Le Traître (Il traditore) (2019) de Marco Bellocchio
Un bon petit film de mafia, pardon sur la « cosa nostra », du jeunot Bellocchio (80 berges au compteur), je suis preneur. Celui-ci revient sur le démantèlement (définitif ???) de la casa nostra dans les années 80 sous l'impulsion du fameux "traître" (Tommaso Buscetta interprété par le couillu Pierfrancesco Savino) et du célèbre juge Falcone. On pourrait aisément diviser le film en trois parties : les années au Brésil où Tommaso fuit les affaires mafieuses avant qu'elles le rattrapent (et après des règlements de compte sanglants qui, en Italie, fusent), la "confession" auprès du juge Falcone et le procès, puis la dernière partie aux Etats-Unis où il tente de se reconstruire, avec sa famille, avant de revenir en Italie le temps d'un ultime procès. Oui, ou cinq parties, on va pas chipoter. Bellocchio, sans vouloir la jouer esprit documentaire, semble avant tout vouloir coller à la vérité sans chercher à se la jouer « justicier » (son héros lâche ce qu'il sait sans forcément vouloir jouer au héros : il trouve simplement que toute morale a disparu de l'organisation... du coup...) ou "glorificateur" (les règlements de compte sont brutaux, lapidaires, secs (avec malgré tout une jolie séquence de petit jeu de dupes dans une fabrique de miroirs - on comprend par la suite qu'il s'agit là d'une belle métaphore sur l'auto-destruction : à force de vouloir éliminer tout le monde sans aucun justificatif cette cosa nostra qui a fait quelques mois plus tôt la paix est fatalement voué à s'auto-détruire). Des mafieux qui ressemblent à des messieurs tout le monde, des tueurs pathétiques et sans âme et un traître plutôt bien dans ses baskets, qui assume, ses ambitions comme ses désillusions.

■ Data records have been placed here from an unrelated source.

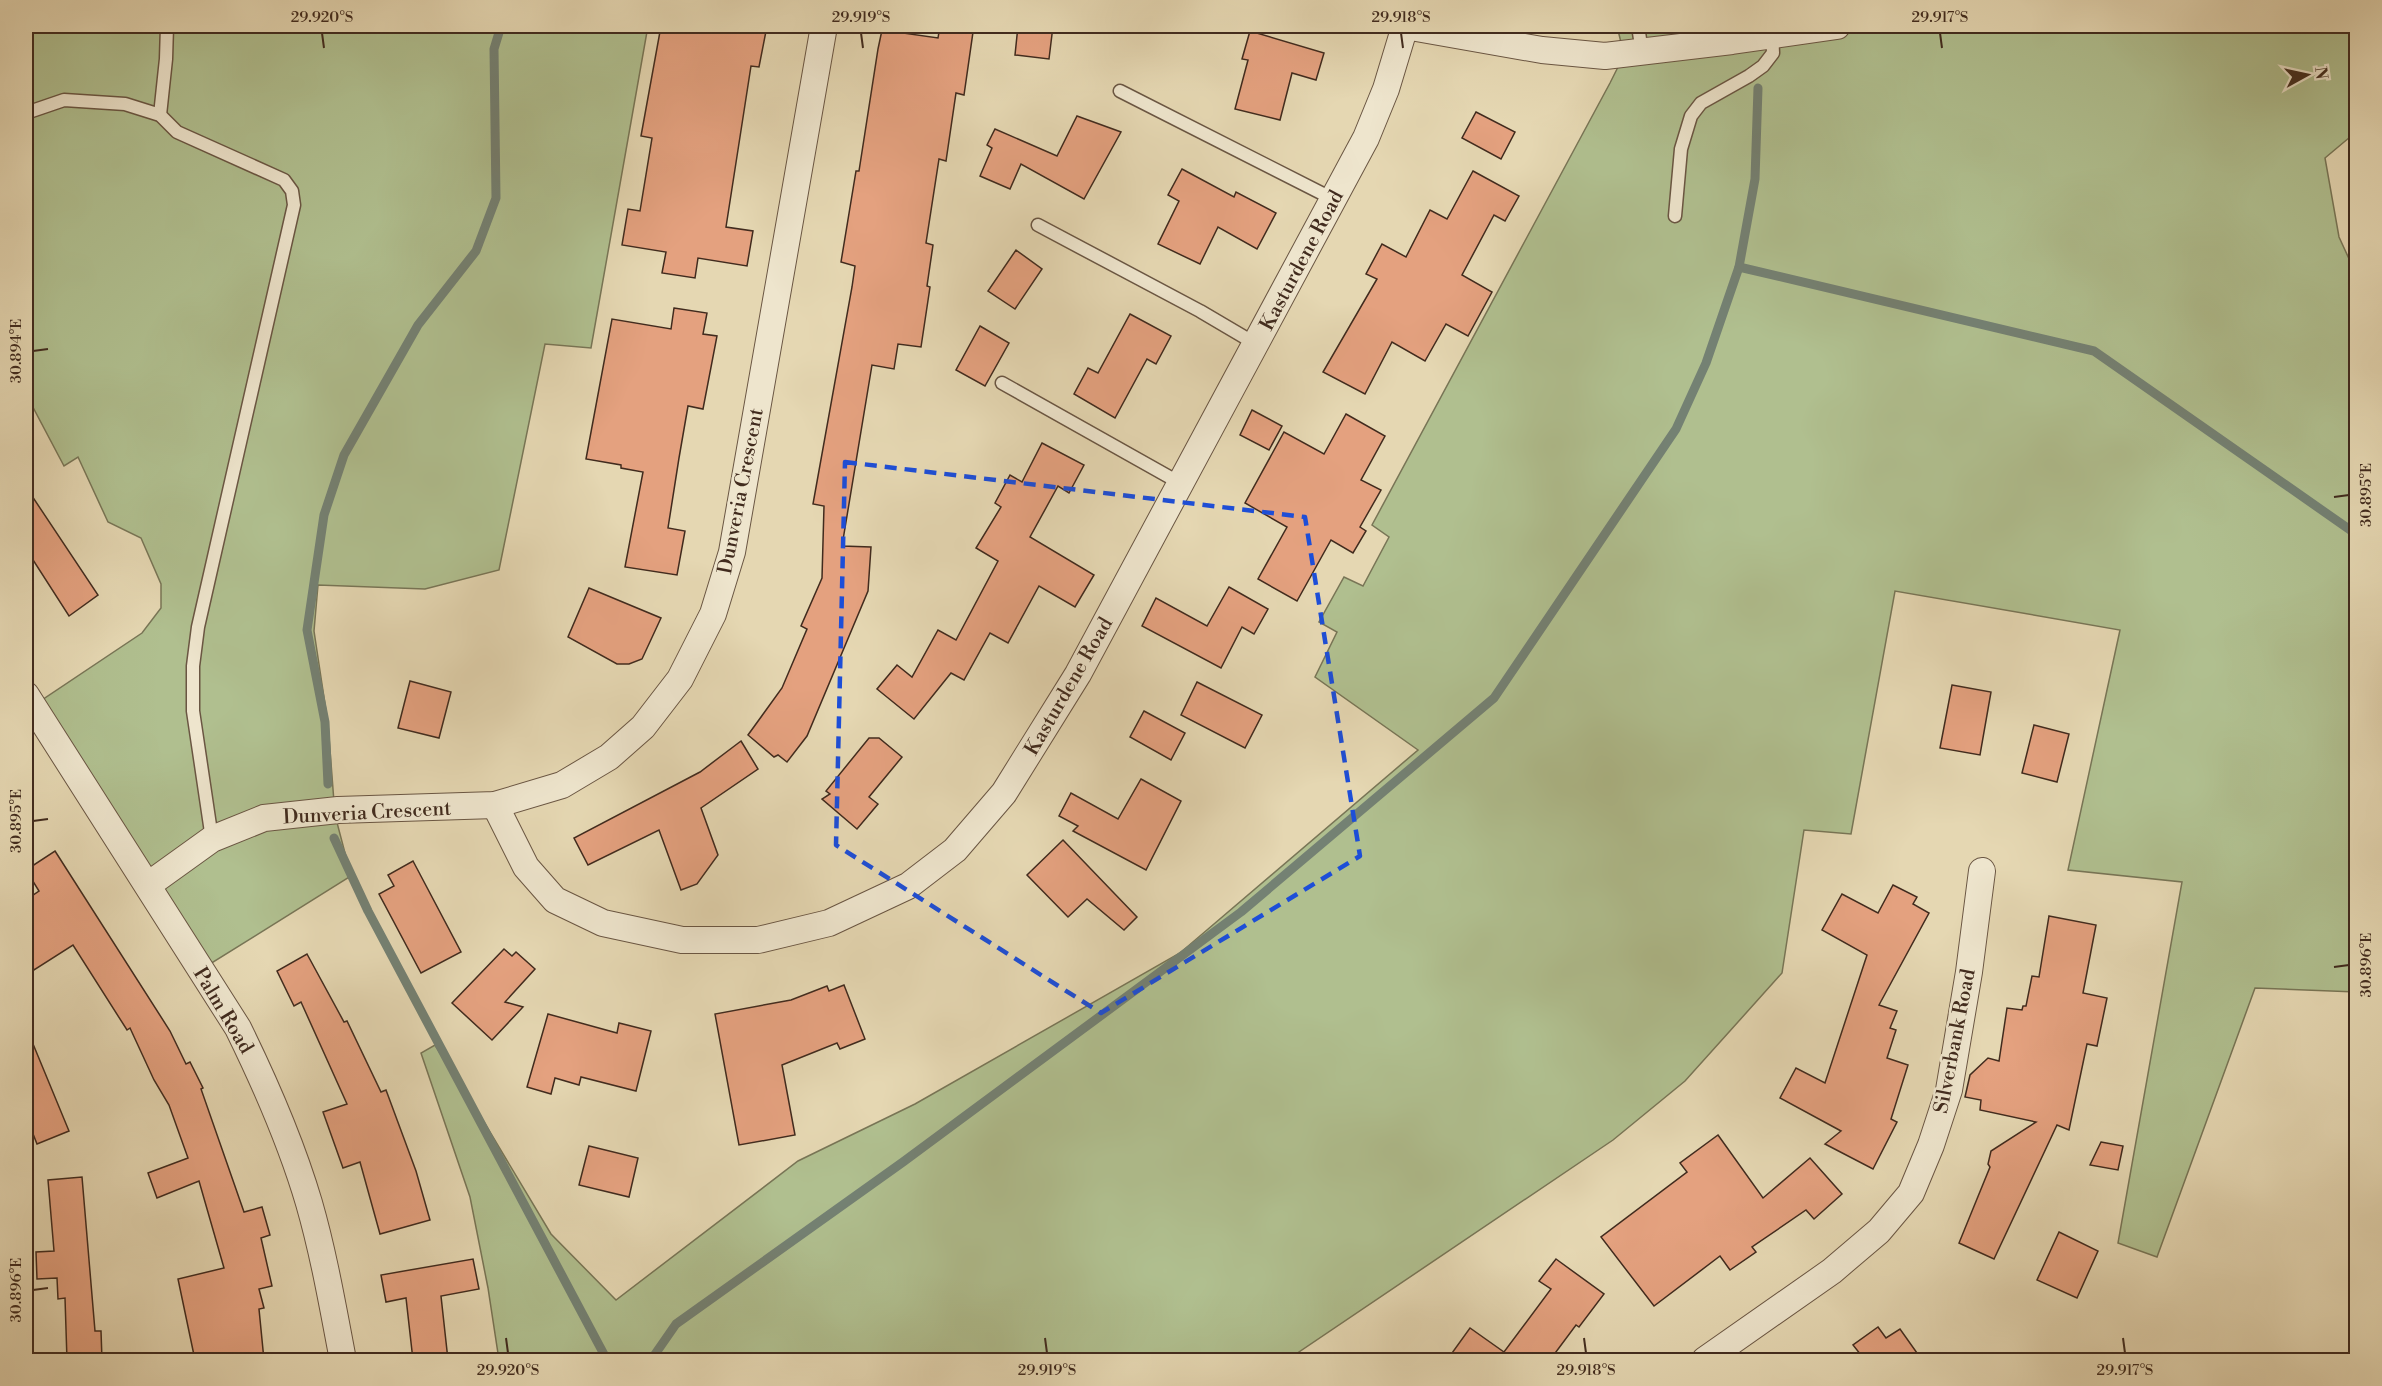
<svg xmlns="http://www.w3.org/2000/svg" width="2382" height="1386" viewBox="0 0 2382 1386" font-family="'Libre Bodoni',serif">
<rect width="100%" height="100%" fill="#e5d7b2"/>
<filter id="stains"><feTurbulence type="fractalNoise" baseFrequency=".00333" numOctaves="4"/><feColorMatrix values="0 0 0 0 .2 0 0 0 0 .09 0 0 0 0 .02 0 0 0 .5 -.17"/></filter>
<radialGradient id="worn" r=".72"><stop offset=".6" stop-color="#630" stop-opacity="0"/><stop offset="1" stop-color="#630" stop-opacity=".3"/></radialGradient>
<g fill="#b0bf8f" stroke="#787556" stroke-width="1.5">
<path d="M 26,26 L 648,26 L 591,348 L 545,344 L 499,570 L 425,589 L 318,585 L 314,631 L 328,724 L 335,815 L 351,876 L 202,969 L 33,706 L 142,633 L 161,608 L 161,584 L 141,538 L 108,522 L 78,457 L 64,466 L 26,394 Z"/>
<path d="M 1617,26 L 1752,26 L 1753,39 L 1864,26 L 2356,26 L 2356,132 L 2325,158 L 2339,237 L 2356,274 L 2356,992 L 2255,988 L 2157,1257 L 2118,1243 L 2182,882 L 2068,870 L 2120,630 L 1895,591 L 1851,834 L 1804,830 L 1782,973 L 1685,1081 L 1613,1140 L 1287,1360 L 499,1360 L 488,1288 L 470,1197 L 421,1053 L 435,1045 L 481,1117 L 551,1234 L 616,1300 L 798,1161 L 915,1104 L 1180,953 L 1418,750 L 1315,677 L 1337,632 L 1319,622 L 1344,577 L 1363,586 L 1389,537 L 1372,525 L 1610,83 L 1624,55 Z"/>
</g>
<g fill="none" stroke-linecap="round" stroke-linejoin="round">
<g stroke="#748173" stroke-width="9">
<path d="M 1739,267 L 2094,351 L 2356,534"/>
<path d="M 328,784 L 325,722 L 307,630 L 324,515 L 344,455 L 418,325 L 476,251 L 496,198 L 494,49 L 501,26"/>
<path d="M 334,838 L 368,911 L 607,1360"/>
<path d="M 651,1360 L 676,1324 L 903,1162 L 1241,912 L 1494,698 L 1676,429 L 1706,363 L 1739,267 L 1755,179 L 1758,88"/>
</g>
</g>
<g fill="#e4a17f" stroke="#412b1e" stroke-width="1.5">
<path d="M 661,26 L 767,26 L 759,67 L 751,66 L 726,227 L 753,231 L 747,266 L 698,258 L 695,278 L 662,273 L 666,252 L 622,245 L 628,209 L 640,211 L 652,138 L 641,136 Z"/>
<path d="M 940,26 L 973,32 L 964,95 L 956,93 L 946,161 L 939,159 L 926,243 L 933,245 L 927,286 L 930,287 L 921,347 L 898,344 L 894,369 L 872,365 L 842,546 L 871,547 L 868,591 L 807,736 L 787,762 L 778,755 L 774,757 L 748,735 L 782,688 L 807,629 L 801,626 L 822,578 L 824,506 L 813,504 L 852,287 L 855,266 L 841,262 L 856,171 L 859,171 L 878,49 L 882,30 L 938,38 Z"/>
<path d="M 1018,26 L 1053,26 L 1049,59 L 1015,55 Z"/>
<path d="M 1250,31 L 1324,53 L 1316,80 L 1292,73 L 1280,120 L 1235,109 L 1248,60 L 1242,59 Z"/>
<path d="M 1476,112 L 1515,132 L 1501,159 L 1462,138 Z"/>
<path d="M 1077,116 L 1121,132 L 1084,199 L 1021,164 L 1010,189 L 980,176 L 992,148 L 987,145 L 995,129 L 1057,156 Z"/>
<path d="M 1182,169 L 1234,197 L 1236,192 L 1276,213 L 1257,249 L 1218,227 L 1200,264 L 1158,244 L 1179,201 L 1168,195 Z"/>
<path d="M 1473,171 L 1519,196 L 1505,221 L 1494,215 L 1462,275 L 1492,292 L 1468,336 L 1446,324 L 1425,361 L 1392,342 L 1365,394 L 1323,372 L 1377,279 L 1366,274 L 1382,244 L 1406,257 L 1430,210 L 1447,219 Z"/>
<path d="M 1016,250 L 1042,269 L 1015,309 L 988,291 Z"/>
<path d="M 674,308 L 707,313 L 703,334 L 717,336 L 703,409 L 688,406 L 679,458 L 668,528 L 685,531 L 677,575 L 625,567 L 643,472 L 621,468 L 621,465 L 586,459 L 612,319 L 671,329 Z"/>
<path d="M 1130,314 L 1171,336 L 1156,364 L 1147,359 L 1115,418 L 1074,394 L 1088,368 L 1098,373 Z"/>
<path d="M 980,326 L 1009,343 L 985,386 L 956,370 Z"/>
<path d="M 1252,410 L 1282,426 L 1269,450 L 1240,435 Z"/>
<path d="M 1346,414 L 1385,436 L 1361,480 L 1381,490 L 1360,527 L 1366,531 L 1353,553 L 1331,540 L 1297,601 L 1258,579 L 1287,527 L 1245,503 L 1284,432 L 1324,454 Z"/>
<path d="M 1042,443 L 1084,465 L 1069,493 L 1058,486 L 1030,537 L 1094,575 L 1075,607 L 1039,586 L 1008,643 L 990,633 L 964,680 L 951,673 L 914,719 L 877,689 L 897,665 L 912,677 L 938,630 L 956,640 L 998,561 L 976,548 L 1001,507 L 995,503 L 1010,475 L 1022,482 Z"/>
<path d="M 26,487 L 98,595 L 69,616 L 26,549 Z"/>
<path d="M 1229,587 L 1268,609 L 1254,634 L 1242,627 L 1221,668 L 1142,626 L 1156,598 L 1207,626 Z"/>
<path d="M 589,588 L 661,618 L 642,659 L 629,664 L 617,664 L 568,637 Z"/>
<path d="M 410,681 L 451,692 L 439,738 L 398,728 Z"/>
<path d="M 1197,682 L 1262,715 L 1245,748 L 1181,715 Z"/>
<path d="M 1952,685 L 1991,692 L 1980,755 L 1940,748 Z"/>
<path d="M 1144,711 L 1185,733 L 1171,760 L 1130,737 Z"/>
<path d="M 2034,725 L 2069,734 L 2057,782 L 2022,773 Z"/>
<path d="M 869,738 L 879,738 L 902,757 L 869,797 L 878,804 L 857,829 L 822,799 L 830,794 L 826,791 Z"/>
<path d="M 741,741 L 758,769 L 701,808 L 718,855 L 697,884 L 681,890 L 659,830 L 588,865 L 574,838 L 700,772 Z"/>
<path d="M 1141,779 L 1181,801 L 1146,870 L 1073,831 L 1078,826 L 1059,816 L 1071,793 L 1118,819 Z"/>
<path d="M 1063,840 L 1137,917 L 1124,930 L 1087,899 L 1068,917 L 1027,875 Z"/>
<path d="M 55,851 L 170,1031 L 186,1064 L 190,1062 L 203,1088 L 201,1089 L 244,1212 L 262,1207 L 270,1235 L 261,1238 L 272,1286 L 259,1289 L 264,1308 L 259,1309 L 264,1360 L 195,1360 L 178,1279 L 224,1268 L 199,1181 L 157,1198 L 148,1173 L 188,1158 L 169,1105 L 154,1080 L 130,1028 L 127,1030 L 73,945 L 34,970 L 26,957 L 26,900 L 39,891 L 26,870 Z"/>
<path d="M 413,861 L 461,952 L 421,973 L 379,894 L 394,886 L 388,875 Z"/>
<path d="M 1893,885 L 1917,897 L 1913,904 L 1929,913 L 1879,1005 L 1897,1011 L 1890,1028 L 1896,1030 L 1887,1058 L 1908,1065 L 1891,1119 L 1897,1122 L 1873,1169 L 1825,1144 L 1841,1131 L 1780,1098 L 1796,1068 L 1825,1083 L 1867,955 L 1822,930 L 1842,894 L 1878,913 Z"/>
<path d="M 2049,916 L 2096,925 L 2083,993 L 2107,998 L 2097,1046 L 2087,1044 L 2069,1130 L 2057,1125 L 1994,1259 L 1959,1243 L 1990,1167 L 1988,1164 L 1991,1151 L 2036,1122 L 1980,1110 L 1981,1100 L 1965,1097 L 1970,1075 L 1988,1058 L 1999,1061 L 2007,1008 L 2022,1010 L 2023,1006 L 2026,1006 L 2032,976 L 2039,977 Z"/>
<path d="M 504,949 L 512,956 L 516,952 L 535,969 L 505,1002 L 523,1007 L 492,1040 L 452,1003 Z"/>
<path d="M 307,954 L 344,1022 L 347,1021 L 381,1092 L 386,1090 L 416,1171 L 430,1220 L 380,1234 L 360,1162 L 343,1168 L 323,1112 L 347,1104 L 301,1002 L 294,1006 L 277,971 Z"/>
<path d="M 844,985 L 865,1039 L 840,1049 L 837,1043 L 782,1065 L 795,1135 L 739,1145 L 715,1014 L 791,1000 L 827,986 L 829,991 Z"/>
<path d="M 548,1014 L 617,1033 L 619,1023 L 651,1031 L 636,1091 L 581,1077 L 579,1085 L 555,1078 L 551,1094 L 527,1087 Z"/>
<path d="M 26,1027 L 69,1131 L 37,1144 L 26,1116 Z"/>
<path d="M 1718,1135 L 1763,1198 L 1810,1158 L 1842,1194 L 1814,1219 L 1806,1210 L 1752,1247 L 1756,1252 L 1730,1270 L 1720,1256 L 1654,1306 L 1601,1237 L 1687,1172 L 1680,1163 Z"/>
<path d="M 2101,1142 L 2123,1146 L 2118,1170 L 2090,1165 Z"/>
<path d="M 589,1146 L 638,1158 L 629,1197 L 579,1185 Z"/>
<path d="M 82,1177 L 95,1331 L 101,1331 L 102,1360 L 67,1360 L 65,1298 L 58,1299 L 57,1278 L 37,1279 L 36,1252 L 54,1251 L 48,1180 Z"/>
<path d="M 2059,1232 L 2098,1251 L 2077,1298 L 2037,1280 Z"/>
<path d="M 473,1259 L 479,1289 L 441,1296 L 448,1360 L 413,1360 L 406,1298 L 386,1302 L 381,1275 Z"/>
<path d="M 1556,1259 L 1604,1294 L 1579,1327 L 1576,1325 L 1550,1360 L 1447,1360 L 1470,1328 L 1504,1352 L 1551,1289 L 1539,1281 Z"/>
<path d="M 1878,1327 L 1886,1338 L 1900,1329 L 1922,1360 L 1852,1360 L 1861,1355 L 1853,1345 Z"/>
</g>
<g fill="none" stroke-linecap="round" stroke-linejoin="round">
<g stroke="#6a5643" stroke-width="15">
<g id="service">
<path d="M 1638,26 L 1642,52"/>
<path d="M 1120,91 L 1333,199"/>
<path d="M 26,113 L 64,100 L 125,104 L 160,115 L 177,132 L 284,180 L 292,191 L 294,205 L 198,627 L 193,666 L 193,711 L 212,839"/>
<path d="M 160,115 L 166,59 L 167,26"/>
<path d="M 1675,216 L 1681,149 L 1691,116 L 1701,103 L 1749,76 L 1763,66 L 1773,53 L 1772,32"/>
<path d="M 1038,225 L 1200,311 L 1256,344"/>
<path d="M 1002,383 L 1180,483"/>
</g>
</g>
<g stroke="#6a5643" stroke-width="28">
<g id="minor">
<path d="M 1405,26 L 1542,50 L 1605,56 L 1732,41 L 1837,26"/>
<path d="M 26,695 L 238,1028 C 266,1085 291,1142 309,1203 C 324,1255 333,1308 343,1360"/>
<path d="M 495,805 L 526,867 L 555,900 L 603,923 L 682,940 L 758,940 L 829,923 L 908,886 L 955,850 L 1004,793 L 1078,674 L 1366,138 L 1386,89 L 1405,26"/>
<path d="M 148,885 L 212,839 L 264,818 L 338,810 L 495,805 L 562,785 L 609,757 L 643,727 L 680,679 L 713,614 L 732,552 L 824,26"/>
<path d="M 1705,1360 L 1832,1271 L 1879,1231 L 1911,1193 L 1931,1145 L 1949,1090 L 1969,972 L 1982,871"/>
</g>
</g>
<use href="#service" stroke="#eee5cd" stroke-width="12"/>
<use href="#minor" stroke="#eee5cd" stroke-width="26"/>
</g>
<path fill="none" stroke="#1d4ed8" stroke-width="4.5" stroke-dasharray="12 8" stroke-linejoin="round" d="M 845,462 L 1305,517 L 1360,856 L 1101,1013 L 836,845 Z"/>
<path fill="none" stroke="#412b1e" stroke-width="2" d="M 322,33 L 324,48M 861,33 L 863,48M 1401,33 L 1403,48M 1940,33 L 1942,48M 33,351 L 48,349M 2334,497 L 2349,495M 33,821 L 48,819M 2334,967 L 2349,965M 33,1290 L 48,1288M 506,1338 L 508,1353M 1045,1338 L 1047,1353M 1584,1338 L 1586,1353M 2123,1338 L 2125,1353"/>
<g text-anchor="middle" stroke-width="5" stroke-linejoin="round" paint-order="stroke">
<g font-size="20" fill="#412b1e" stroke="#eee5cd">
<text transform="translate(1301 260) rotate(-62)" y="7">Kasturdene Road</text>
<text transform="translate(740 491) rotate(-79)" y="7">Dunveria Crescent</text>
<text transform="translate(1068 686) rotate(-60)" y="7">Kasturdene Road</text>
<text transform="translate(367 812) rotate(-3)" y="7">Dunveria Crescent</text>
<text transform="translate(224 1010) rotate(59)" y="7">Palm Road</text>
<text transform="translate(1954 1041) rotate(-79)" y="7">Silverbank Road</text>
</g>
</g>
<rect width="2382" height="1386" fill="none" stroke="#e5d7b2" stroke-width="66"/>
<g transform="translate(2307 75) rotate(82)" stroke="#eee5cd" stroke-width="4.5" paint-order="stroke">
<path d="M0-4.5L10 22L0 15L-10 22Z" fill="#412b1e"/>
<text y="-9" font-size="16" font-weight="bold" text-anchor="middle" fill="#412b1e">N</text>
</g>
<rect x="33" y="33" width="2316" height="1320" fill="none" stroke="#412b1e" stroke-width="2"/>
<g font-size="15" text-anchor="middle" fill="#412b1e">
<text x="322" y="22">29.920°S</text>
<text x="861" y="22">29.919°S</text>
<text x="1401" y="22">29.918°S</text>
<text x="1940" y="22">29.917°S</text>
<text transform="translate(16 351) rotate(-90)" y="5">30.894°E</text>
<text transform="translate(2366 495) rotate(-90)" y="5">30.895°E</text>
<text transform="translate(16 821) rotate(-90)" y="5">30.895°E</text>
<text transform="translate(2366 965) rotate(-90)" y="5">30.896°E</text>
<text transform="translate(16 1290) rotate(-90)" y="5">30.896°E</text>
<text x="508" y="1375">29.920°S</text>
<text x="1047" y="1375">29.919°S</text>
<text x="1586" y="1375">29.918°S</text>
<text x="2125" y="1375">29.917°S</text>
</g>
<rect width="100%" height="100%" filter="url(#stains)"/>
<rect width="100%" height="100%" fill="url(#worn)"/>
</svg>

La petite partie festive du départ tourne court - quand toute l'armée brésilienne débarque chez vous, on ne fait plus guère le malin (et on imagine la réaction sans doute un peu outré d'un Mélenchon), des séquences Falcone / Buscetta sobres, efficaces, factuels où l'un se fait fournisseur de cigarettes et l'autre d'anecdotes (une réelle confiance, une véritable estime se nouant entre les deux hommes), un procès qui démarre comme dans un asile de fous et qui se termine dans un lourd silence, trés lourd alors que les condamnations défilent ; enfin, une ultime partie où l'on sent toujours poindre une terrible paranoïa chez notre personnage principal (mais, contrairement à un Scorsese, là encore, tout reste relativement dans la finesse), un héros qui semble dorénavant hanté, sans doute sous l'influence post-mortem du juge Falcone, par un certain esprit de justice - difficile tout de même d'être toujours crédible quand on a passé sa vie comme "soldat" auprès de la mafia ; on sent que l'ancien président italien, mouillé jusqu'au cou et accusé à son tour, cherche (par l'intermédiaire de son avocat) plus à attaquer et à enfoncer l'ancien mafieux qu'à chercher à se défendre (les tentacules de la pieuvre étant décidément bien longues...). Un film de 150 minutes qui passe comme une lettre à la poste grâce à ce "réalisme" absolument prenant et crédible pour traiter de ce côté sombre et muet de l'Italie. Marco, au taquet artistiquement (jolie choix de cette petite musique fluette qui tourne souvent à l’aigre), en a encore sous la pédale pour trousser des films "politiques" de très bonne facture. (Shang - 25/09/19)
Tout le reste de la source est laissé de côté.